ENST360 Ecosystem Ecology
Mitch Pavao-Zuckerman, assistant professor in Environmental Science & Technology, is taking this hands-on course virtual using lab simulation software. Using SimBio, the new virtual course will feature several virtual lab modules and a few data analysis and simulation activities using publicly available data from the National Science Foundation’s ecology programs. Since field work is an important part of any ecology course, this virtual simulation software approach will allow for class engagement while spanning topics from physiology to ecology at the community, ecosystem, and global level.
AREC365 World Hunger, Population, and Food Supplies
Ken Leonard, associate professor in Agricultural & Resource Economics, is developing online and hybrid versions of this lecture-based course that enrolls about 300 students each semester.
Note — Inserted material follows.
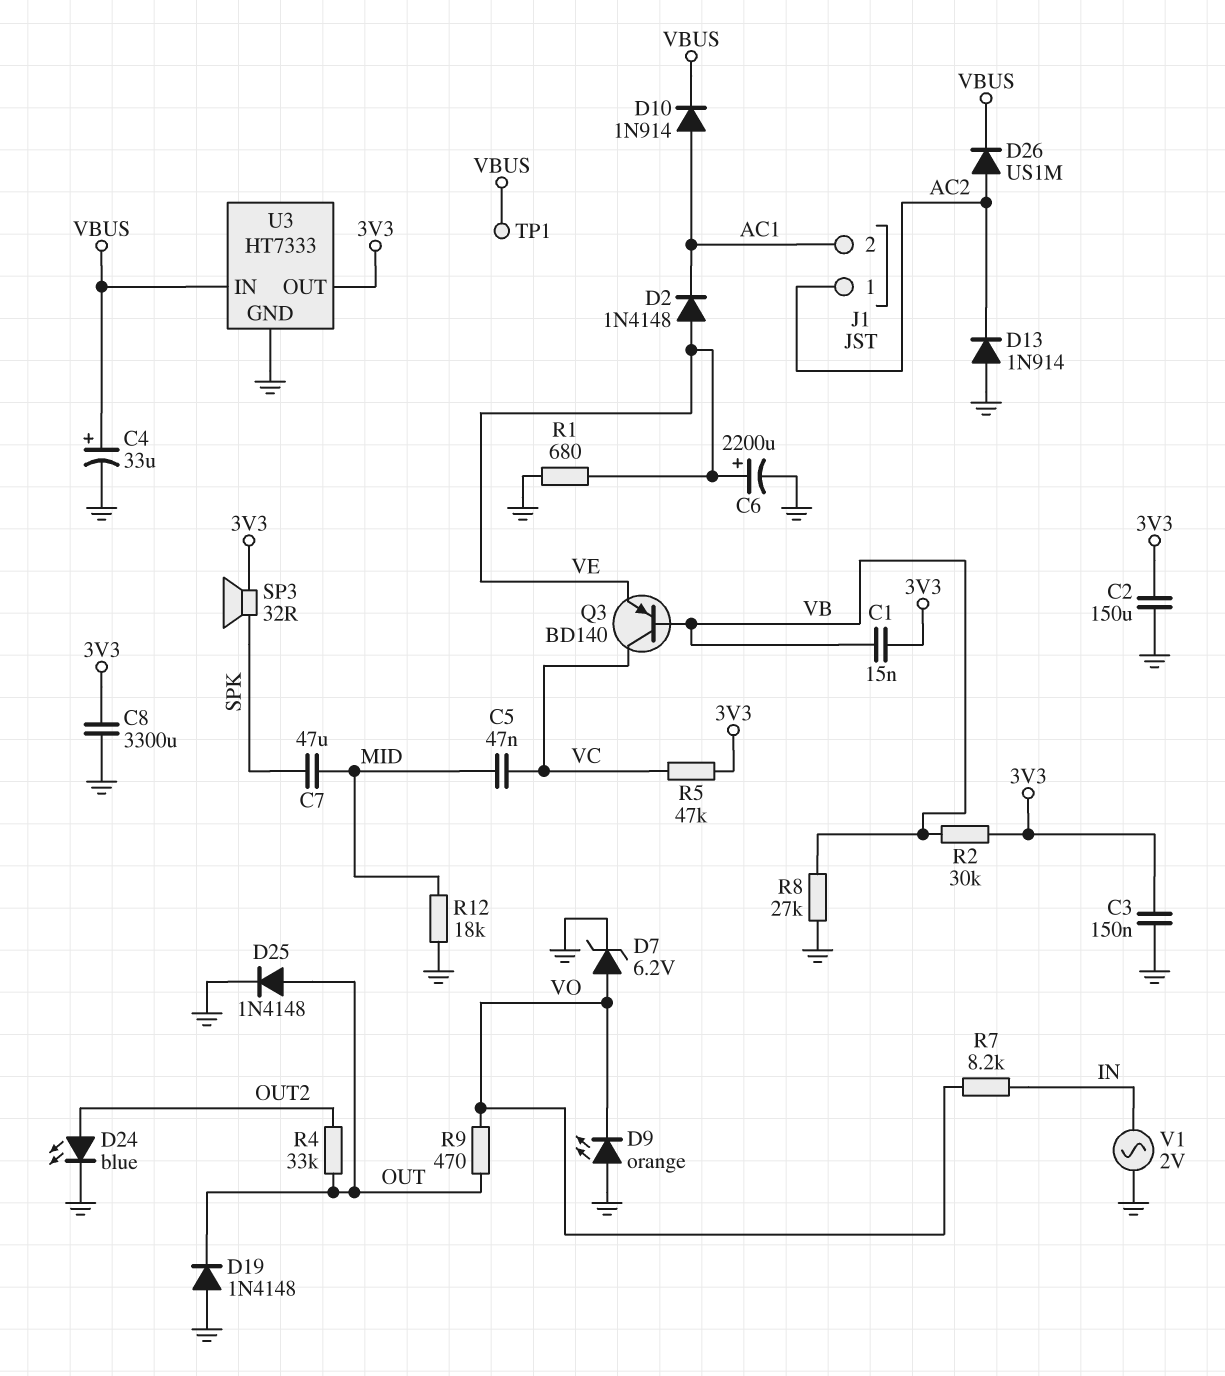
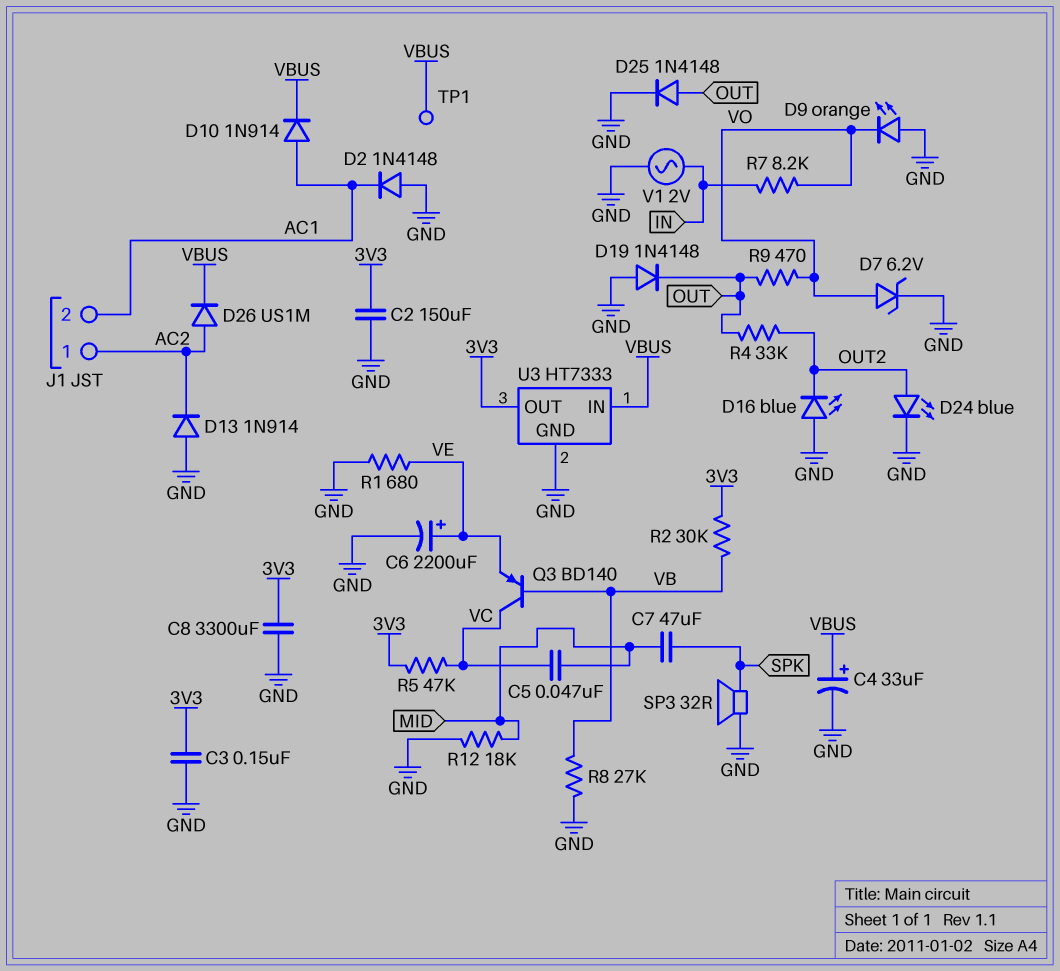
C1: 15nF (3V3, VB) -> none
D2: diode 1N4148 (A VE, K AC1) -> diode 1N4148 (A GND, K AC1)
D16: none -> LED blue (A GND, K OUT2)
SP3: speaker 32R (3V3, SPK) -> speaker 32R (GND, SPK)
To manage discussions for this diverse course, lectures will be substantially shortened to give an overview of the material, with most lecture material offered asynchronously. During synchronous sessions, the class will be divided into three cohorts of students to meet for discussion once per week. Within each cohort, students will be further divided into teams to produce theme-based study guides and lead discussion panels for the class.
PLSC101 Introductory Crop Science
Bill Phillips, assistant clinical professor in Plant Science & Landscape Architecture, is restructuring this foundational course for the Agricultural Science and Technology - Agronomy students to allow for increases in student enrollment and to break the class into both a lecture and laboratory class in the future. Changes incorporated this fall to help with the redesign of the course for future semesters include the development of regular quizzes and assessments to help students keep pace in a blended learning environment, the redesign of the course website to include laboratory research reports and video content, an updated syllabus, and recorded lectures.